ShopIdentifying Leukocyte Populations: WOLF Back Scatter vs Traditional Side Scatter
Introduction
Flow cytometers collect light scatter to measure cellular features, like size and complexity. Traditional cytometers measure small angle scatter, known as forward scatter, to indicate cell size and 90° large angle scatter, known as side scatter, to indicate complexity; this is all measured via a cuvette flow cell. However, the WOLF utilizes a microfluidic flow cell within a disposable cartridge, so it measures some of the light scatter differently.
Forward scatter is collected like a traditional cytometer, but large angle scatter is collected at 180° as back scatter, instead of at 90° as side scatter. Since measuring complexity is critical for flow sorting and analysis, WOLF back scatter was compared to traditional side scatter to confirm equivalent
performance.
How Light Scatter Works
Forward scattered light (FSC): Light is scattered by a cell at a very small angle and continues in the same forward direction of its original path (Figure 1). A detector collects this scattered light and translates it into events on a scatter plot. Higher intensity on the plot indicates larger cell size and lower intensity indicates smaller cell size.
Side scattered light (SSC): Light is scattered by a cell at a large angle and travels in a different direction than its original path (Figure 1). A detector measures this at 90° from the original path
and represents the difference in cell complexity level (difference in cell membrane, nuclei, secretory granules, etc.) as different event intensities. Higher side scatter indicates greater cell
complexity and lower side scatter indicates less cell complexity.
Why the WOLF Uses Back Scatter
Back scattered light (BSC): Light is scattered by a cell at a large angle and collected at 180° from its original path (Figure 2, next page). Like side scatter, back scatter intensity indicates degree of cell complexity.
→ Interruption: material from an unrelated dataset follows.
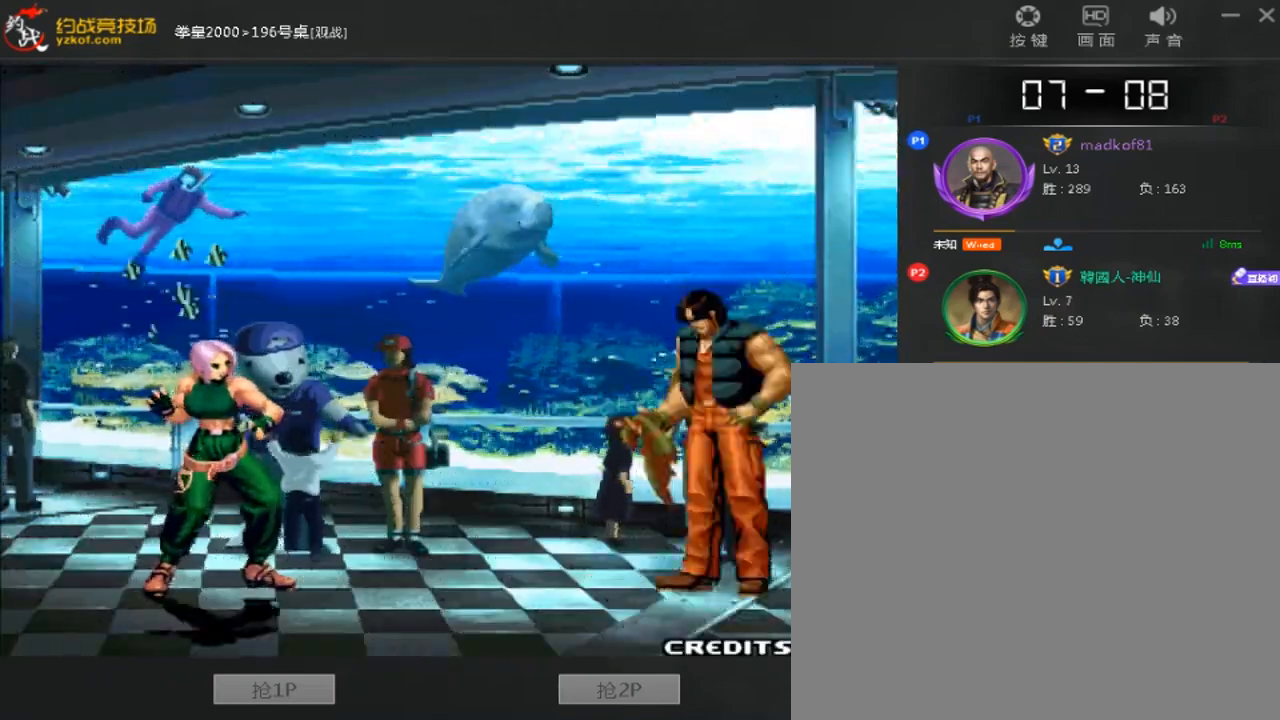
{"buttons": ["A"], "left_stick": "center", "events": [[80, "A", "up"], [160, "A", "down"], [240, "A", "up"], [320, "A", "down"]]}
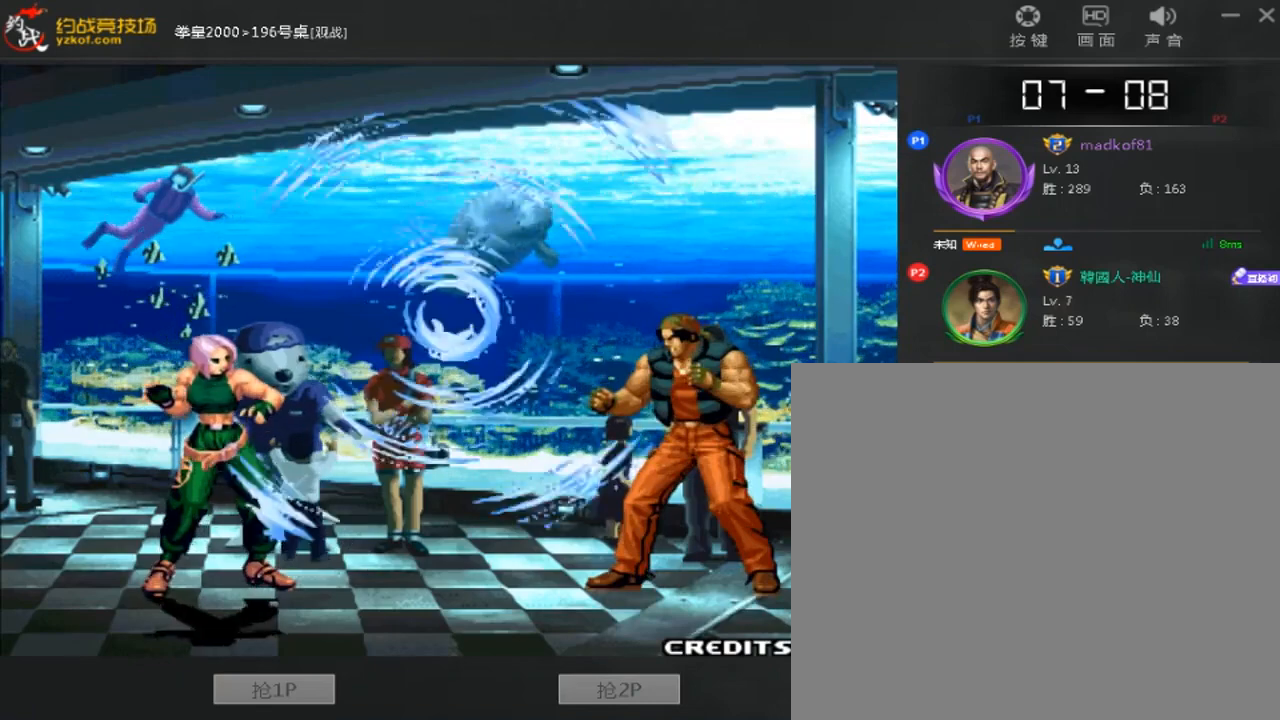
{"buttons": [], "left_stick": "center", "events": [[480, "A", "up"]]}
In a WOLF cartridge, detection at 90° from the laser path is unavailable so side scatter cannot be analyzed. However, detection at 180° is available so back scatter can be measured (Figure 2). This enables cell complexity measurement and may even offer an advantage over SSC for detecting differences in granularity.1
To confirm that populations appear similarly for back scatter and side scatter, a leukocyte immunophenotyping panel was tested. Leukocyte samples contain three distinct populations differing in size and complexity: lymphocytes, monocytes, and granulocytes. Blood samples from three donors were tested on two WOLF instruments – to eliminate donor, cartridge, and instrument variability – and compared to the ACEA NovoCyte traditional cytometer.
Method
Three whole blood samples were incubated with RBC Lysis Buffer (BioLegend #420301) for 15 min at room temperature (RT) in the dark. They were centrifuged at 350 x g for 5 min and the lysed red cell supernatant was aspirated. Cells were resuspended at 1×106 cells/mL in HBSS/2% FBS and incubated
for 10 min at RT with True Stain Fc and Monocyte Blockers (BioLegend #422301 and #426101). Antibodies to the following were incubated with cells for 20 min at RT: Monocytes (AF488 Anti-CD14, BioLegend #301817), Granulocytes (PE Anti-CD16, BioLegend #302007), and Lymphocytes (PE-Cy5 Anti-CD3, BioLegend #300410). Cells were washed once and 10,000 events were collected for each sample. Compensation was set with beads (BD #560497) and gates were set with FMOs prior to analysis.
Analysis
Debris and doublets were eliminated with Cells and Singlets gates. For each leukocyte population, negative markers eliminated off-target cells (Figure 3) before the final populationspecific marker was gated on and colored to highlight its location on the light scatter plots (Figure 4, next page).
Results
The three leukocyte populations appear on the light scatter plots as distinct clusters with similar relative positions on the WOLF and NovoCyte. The WOLF’s back scatter displays the same hierarchy of cell complexity as the NovoCyte’s side scatter: cells increase in granularity from lymphocytes to
monocytes to granulocytes. This is true across multiple donors, cartridges, instruments, and for both linear and log plots.
Conclusion
The WOLF’s microfluidic cartridges are disposable to ensure sterile sorting and provide simple fluidic maintenance. Due to this design, the WOLF collects back scatter, which accurately distinguishes cell complexity when compared to a traditional cuvette flow cell. Therefore, users can apply conventional granularity expectations to identify, sort, and analyze cells on the WOLF with the added expectation of superior sterility and ease.